SpikeGrasp: A Benchmark for 6-DoF Grasp Pose Detection from Stereo Spike Streams

Most robotic grasping systems rely on converting sensor data into explicit 3D point clouds, which is a computational step not found in biological intelligence. This paper explores a fundamentally different, neuro-inspired paradigm for 6-DoF grasp detection. We introduce SpikeGrasp, a framework that mimics the biological visuomotor pathway, processing raw, asynchronous events from stereo spike cameras, similarly to retinas, to directly infer grasp poses. Our model fuses these stereo spike streams and uses a recurrent spiking neural network, analogous to high-level visual processing, to iteratively refine grasp hypotheses without ever reconstructing a point cloud. To validate this approach, we built a large-scale synthetic benchmark dataset. Experiments show that SpikeGrasp surpasses traditional point-cloud-based baselines, especially in cluttered and textureless scenes, and demonstrates remarkable data efficiency. By establishing the viability of this end-to-end, neuro-inspired approach, SpikeGrasp paves the way for future systems capable of the fluid and efficient manipulation seen in nature, particularly for dynamic objects. The ability to pick up an arbitrary object is a fundamental measure of intelligence for an autonomous robot.

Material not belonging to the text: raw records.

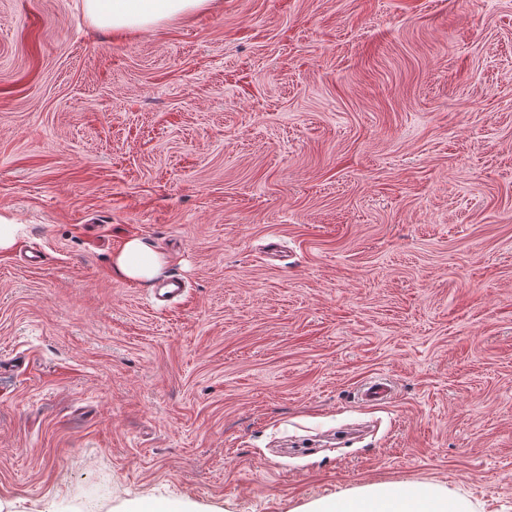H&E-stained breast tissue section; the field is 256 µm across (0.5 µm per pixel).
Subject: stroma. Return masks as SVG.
<instances>
[{"label":"stroma","instance_id":"1","mask_svg":"<svg viewBox=\"0 0 512 512\" xmlns=\"http://www.w3.org/2000/svg\"><path fill=\"white\" fill-rule=\"evenodd\" d=\"M0 208V512H512V0H0ZM211 0H83L91 25L112 31L145 30L209 6ZM23 228L13 211L0 209V253H9L13 249ZM163 265V256L137 238L126 241L113 259V268L118 275L138 283L154 280L159 276ZM392 387L383 379L365 383L359 391V399L363 404H382L392 398ZM464 496H450L436 489L407 493L401 489L373 485L336 501L319 505L312 512H475Z\"/></svg>","mask_w":512,"mask_h":512}]
</instances>
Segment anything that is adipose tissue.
Segmentation results:
<instances>
[{
	"instance_id": "ef3b65f1",
	"label": "adipose tissue",
	"mask_w": 512,
	"mask_h": 512,
	"mask_svg": "<svg viewBox=\"0 0 512 512\" xmlns=\"http://www.w3.org/2000/svg\"><path fill=\"white\" fill-rule=\"evenodd\" d=\"M209 4L210 0H83V10L95 28L127 31L145 30ZM163 265V257L137 238L126 241L113 259L118 275L138 283L154 280ZM315 512H475V507L466 497L450 496L436 489L408 493L373 485L339 495L334 502L319 505Z\"/></svg>"
}]
</instances>
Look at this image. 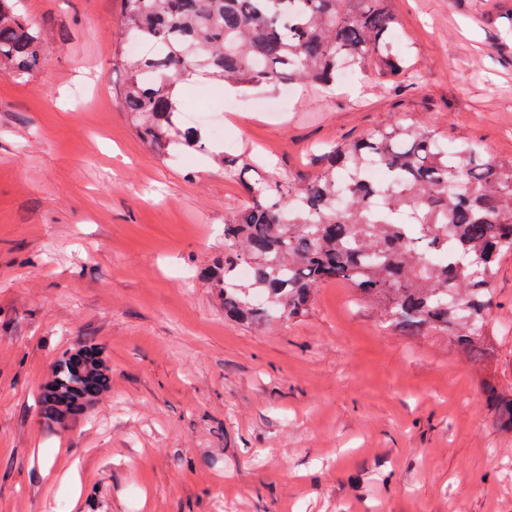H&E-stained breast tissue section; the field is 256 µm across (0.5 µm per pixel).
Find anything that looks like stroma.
<instances>
[{"label":"stroma","mask_w":512,"mask_h":512,"mask_svg":"<svg viewBox=\"0 0 512 512\" xmlns=\"http://www.w3.org/2000/svg\"><path fill=\"white\" fill-rule=\"evenodd\" d=\"M40 68L0 74V512H512V434L481 378L512 391V255L490 290L484 363L388 326L342 283L257 329L195 275L224 252L245 183L308 181L332 147L394 123L512 159V0H389L399 86L358 75L225 113L247 155L146 144L120 101L122 0H16ZM97 346L112 391L47 426L55 358ZM53 474H42L44 461Z\"/></svg>","instance_id":"35a3bbf8"}]
</instances>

The prevailing approach to this grasp detection problem follows a distinct geometry-first pipeline: capture a scene with sensors, reconstruct a 3D geometric model (typically a point cloud) and then analyze this model for a viable grasp (Fang et al., 2020; Gui et al., 2025). This paradigm is logical from a computer graphics perspective, but is a significant departure from how biological systems operate. The brain does not compute or store explicit point clouds to decide how to grasp a coffee cup (Cao et al., 2025); it leverages a continuous stream of sensory information processed through a highly efficient neural architecture.